* EXTRACTED RECORDS
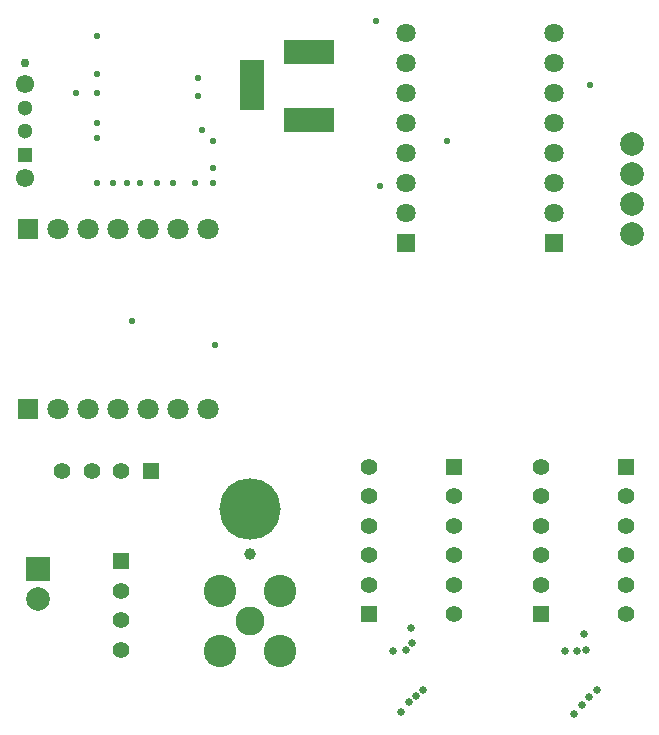
<source format=gbr>
%TF.GenerationSoftware,Altium Limited,Altium Designer,22.7.1 (60)*%
G04 Layer_Color=16711935*
%FSLAX45Y45*%
%MOMM*%
%TF.SameCoordinates,61DBAAF2-DE87-4E8A-AD11-02536D302051*%
%TF.FilePolarity,Negative*%
%TF.FileFunction,Soldermask,Bot*%
%TF.Part,Single*%
G01*
G75*
%TA.AperFunction,ComponentPad*%
%ADD22C,1.55000*%
%ADD23C,1.30000*%
%ADD24R,1.30000X1.30000*%
%ADD30C,1.40000*%
%ADD31R,1.40000X1.40000*%
%ADD32R,1.40000X1.40000*%
%ADD44R,1.62820X1.62820*%
%ADD45C,1.62820*%
%ADD46C,2.00320*%
%ADD47R,4.20320X2.00320*%
%ADD48R,2.00320X4.20320*%
%ADD49C,2.45320*%
%ADD50C,2.75320*%
%ADD51C,1.80320*%
%ADD52R,1.80320X1.80320*%
%ADD53R,2.00320X2.00320*%
%TA.AperFunction,ViaPad*%
%ADD54C,0.58420*%
%ADD55C,0.76320*%
%ADD56C,0.65320*%
%ADD57C,5.20320*%
%ADD58C,1.00320*%
D22*
X1039858Y6105500D02*
D03*
X1039858Y5305500D02*
D03*
D23*
X1039857Y5905500D02*
D03*
X1039858Y5705501D02*
D03*
D24*
X1039857Y5505501D02*
D03*
D30*
X1853535Y1313751D02*
D03*
X1853535Y1563751D02*
D03*
X1853535Y1813750D02*
D03*
X1857535Y2825750D02*
D03*
X1607535D02*
D03*
X1357536D02*
D03*
X4671975Y2615485D02*
D03*
Y2365485D02*
D03*
Y2115485D02*
D03*
Y1865485D02*
D03*
Y1615485D02*
D03*
X3949660Y1865485D02*
D03*
X3949660Y2115485D02*
D03*
Y2365485D02*
D03*
Y2615485D02*
D03*
Y2865485D02*
D03*
X5410160Y1865485D02*
D03*
X5410160Y2115485D02*
D03*
Y2365485D02*
D03*
Y2615485D02*
D03*
Y2865485D02*
D03*
X6132475Y2615485D02*
D03*
Y2365485D02*
D03*
Y2115485D02*
D03*
Y1865485D02*
D03*
Y1615485D02*
D03*
D31*
X1853535Y2063750D02*
D03*
X4671975Y2865485D02*
D03*
X3949660Y1615485D02*
D03*
X5410160D02*
D03*
X6132475Y2865485D02*
D03*
D32*
X2107535Y2825750D02*
D03*
D44*
X5517961Y4762500D02*
D03*
X4265961Y4762499D02*
D03*
D45*
X5517961Y5016500D02*
D03*
Y5270501D02*
D03*
X5517962Y5524499D02*
D03*
X5517960Y5778500D02*
D03*
X5517961Y6032501D02*
D03*
X5517961Y6286499D02*
D03*
X5517962Y6540502D02*
D03*
X4265961Y5016501D02*
D03*
Y5270501D02*
D03*
X4265960Y5524501D02*
D03*
X4265959Y5778500D02*
D03*
X4265961Y6032501D02*
D03*
X4265961Y6286499D02*
D03*
X4265962Y6540500D02*
D03*
D46*
X6178888Y4838061D02*
D03*
X6178888Y5092061D02*
D03*
X6178888Y5346061D02*
D03*
X6178887Y5600060D02*
D03*
X1153107Y1746250D02*
D03*
D47*
X3444785Y5796000D02*
D03*
X3444786Y6376001D02*
D03*
D48*
X2964785Y6096000D02*
D03*
D49*
X2942284Y1555750D02*
D03*
D50*
X2688284Y1809750D02*
D03*
Y1301750D02*
D03*
X3196284Y1301749D02*
D03*
X3196285Y1809750D02*
D03*
D51*
X2586800Y3351441D02*
D03*
X2332801Y3351440D02*
D03*
X1824800Y3351441D02*
D03*
X1316800Y3351440D02*
D03*
X1570801Y3351441D02*
D03*
X2078801D02*
D03*
X2586799Y4876268D02*
D03*
X2332800Y4876267D02*
D03*
X1824800Y4876267D02*
D03*
X1316800D02*
D03*
X1570800D02*
D03*
X2078800D02*
D03*
D52*
X1062801Y3351441D02*
D03*
X1062800Y4876267D02*
D03*
D53*
X1153108Y2000250D02*
D03*
D54*
X1651000Y6508750D02*
D03*
Y6191250D02*
D03*
Y6032500D02*
D03*
Y5778500D02*
D03*
Y5651500D02*
D03*
X2508250Y6159500D02*
D03*
Y6000750D02*
D03*
X2540000Y5715000D02*
D03*
X2635250Y5619750D02*
D03*
X1472535Y6032500D02*
D03*
X4615785Y5619750D02*
D03*
X4044285Y5238750D02*
D03*
X4011051Y6637233D02*
D03*
X5822285Y6096000D02*
D03*
X2647285Y3892551D02*
D03*
X1948785Y4095750D02*
D03*
X2635250Y5397500D02*
D03*
Y5270500D02*
D03*
X2476500D02*
D03*
X2298035D02*
D03*
X2015300D02*
D03*
X1790035D02*
D03*
X1651000D02*
D03*
X2159000D02*
D03*
X1905000D02*
D03*
D55*
X1039858Y6286500D02*
D03*
D56*
X4225199Y784618D02*
D03*
X4411991Y974404D02*
D03*
X4353142Y921779D02*
D03*
X4290333Y869721D02*
D03*
X5881330Y971541D02*
D03*
X5787718Y1312286D02*
D03*
X5718192Y1301228D02*
D03*
X5812725Y912521D02*
D03*
X5753537Y851140D02*
D03*
X5688868Y773866D02*
D03*
X4267839Y1313562D02*
D03*
X4313732Y1373099D02*
D03*
X4308771Y1499617D02*
D03*
X4155030Y1306357D02*
D03*
X5615530D02*
D03*
X5770094Y1450444D02*
D03*
D57*
X2942284Y2508250D02*
D03*
D58*
Y2127250D02*
D03*
%TF.MD5,9bb11c5592f4ca05e8b4bbac9edd021d*%
M02*

</source>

* REQUIRED WORK
Copy each line of the listing that includes "AperFunction".

* ANSWER BOX
%TA.AperFunction,ComponentPad*%
%TA.AperFunction,ViaPad*%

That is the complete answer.